Here's a cute use of tremolo, rapid amplitude fluctuation, but at
LFO rates so it doesn't turn into AM:
I love the wide split on the tremolo-ed guitars in the chorus, also
synced with the 9/8 tempo. This is also by Peter Gabriel, do you know
where it's from? :-)
Trent Reznor uses a compression-like effect in this one:
This is from The Downward Spiral, and his increase of the
noise underlying the vocals along with a subsequent decrease in the
vocal track amplitude makes it sound like the noise is taking over.
Sounds
Sometimes I really go for a piece because of one specific sound
in it. Check out the "solo" instrument sound by this cut from
Los Lobos' CD This Time:
The main passage featuring it starts at time 1:58 (and again at 2:30).
Mitchell Froom
produced this, and the guy is a genius at constructing weird sounds.
I'm not sure exactly how this one was made.
Another solo instrument is from the soundtrack to the American version of
the movie Traffic by the production duo Kruder and Dorfmeister:
The sound I mean is towards the end, starting at 4:03. I think it's a
brass physical model synthesis algorithm, but not 100% sure.
I also love the sound that travels underneath this cut by How to
Destroy Angels (Trent Reznor, again, with his wife and a few others):
It swells towards the end startting at time 4:55. Again
I think it's a physical
model of some kind, but it could be FM or something run through a
distortion unit. I like the plucky-thing instrument too.
Overall
Obviously all of these example pieces have a lot of snazzy production
effects going throughout each, and there are many examples I'm not
including here that I use in my "production" lecture. As I said above,
I generally like to hear 'interesting' things unfold, and often this
means presenting new, unique sonic information during the unfolding
of a sound, a phrase, or a piece. The Wendy Carlos Clockwork
Orange example above is a good example of what I mean.
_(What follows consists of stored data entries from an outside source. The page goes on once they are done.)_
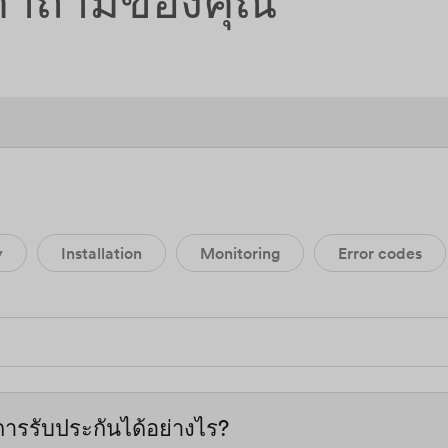
ำถามของคุณ
y
Installation
Monitoring
Error codes
รรับประกันได้อย่างไร?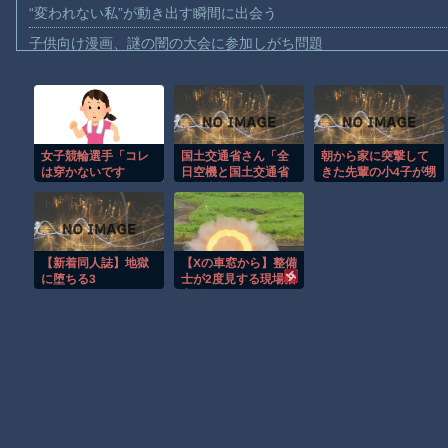
“変われない私”が動き出す瞬間に出会う
子供向け漫画、謎の闇の大会に参加しがち問題
【動画】ロシアの空挺兵、パラシュートが開かずに墜落してしま
【動画】両方馬鹿（笑）ミニストップでトラックと衝突したドラレ
【動画】地震発生時の熊本総合病院の手術室の様子が(((ﾟДﾟ)))
女子競輪選手「コレ
国土交通省さん「全
朝から家に突撃して
【動画】野菜売りのおじさんにドローンを特攻させるおそロシア
は穿かないです
日空機と国土交通省
きた先輩の小4子が甥
【動画】首都高で4tトラックが原因の玉突き事故に巻き込まれた
ね。」
の検査機が異常接近
っ子用に買った
したけど”ニアミ
Switchに執着して部
【朗報】大人気漫画「GANTZ」がAmazonでなんと全巻100円ｗ
ス”には当たらない
屋で大暴れ！コップ
(ニチャァ」
割ってジュース撒き
まだ墓石があるだけマシと見るべきか。今はもう合葬墓ばかり
散らしてんのに「お
【新着同人誌】地獄
【Xの車窓から】整備
願いしたら貰えるか
【動画】新型のさすまた、限界突破ｗｗｗｗｗｗ
に堕ちる3
士が2度見する現場猫
もｗ」とヘラヘラ笑
案件 ほか
って片付けもしな
【謎】広島県が頑なに「はだしのゲンコラボ喫茶」をやらない理
い…先輩にブチ切れ
そう
Powered by livedoor 相互RSS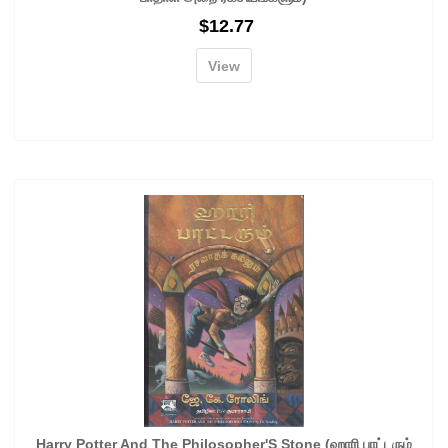
$
12.77
View
Harry Potter And The Philosopher'S Stone (ஹாரி பாட்டரும்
All of
Wendy's work has this in operation -- her Switched on Bach
pieces are masterpieces of subtle (and sometimes not-so-subtle)
changes to each sound/note during the construction of a piece. Every
phrase of the Bach is split into several different patches,
unfolding as the phrase evolves. A lot of this is necessary to
duplicate the subtle audio alterations that humans make with
"real" instruments -- a violin sound is always evolving as it
is formed.
Along those lines, check out the following piece by Imogen Heap:
What Heap did that was really cool, though, is to include the
instrumental parts only on an extended CD you could download:
She won a Grammy for her engineering/production on this CD. Pretty amazing
to hear all the subtleties she is putting into the backing tracks.
So there you have it -- my "production" lecture in highly compressed(!)
form. I hope it helps with some happy listening. There are many pieces
I haven't included here, and I haven't said everything I normally
say about the ones I have included. More listening ahead!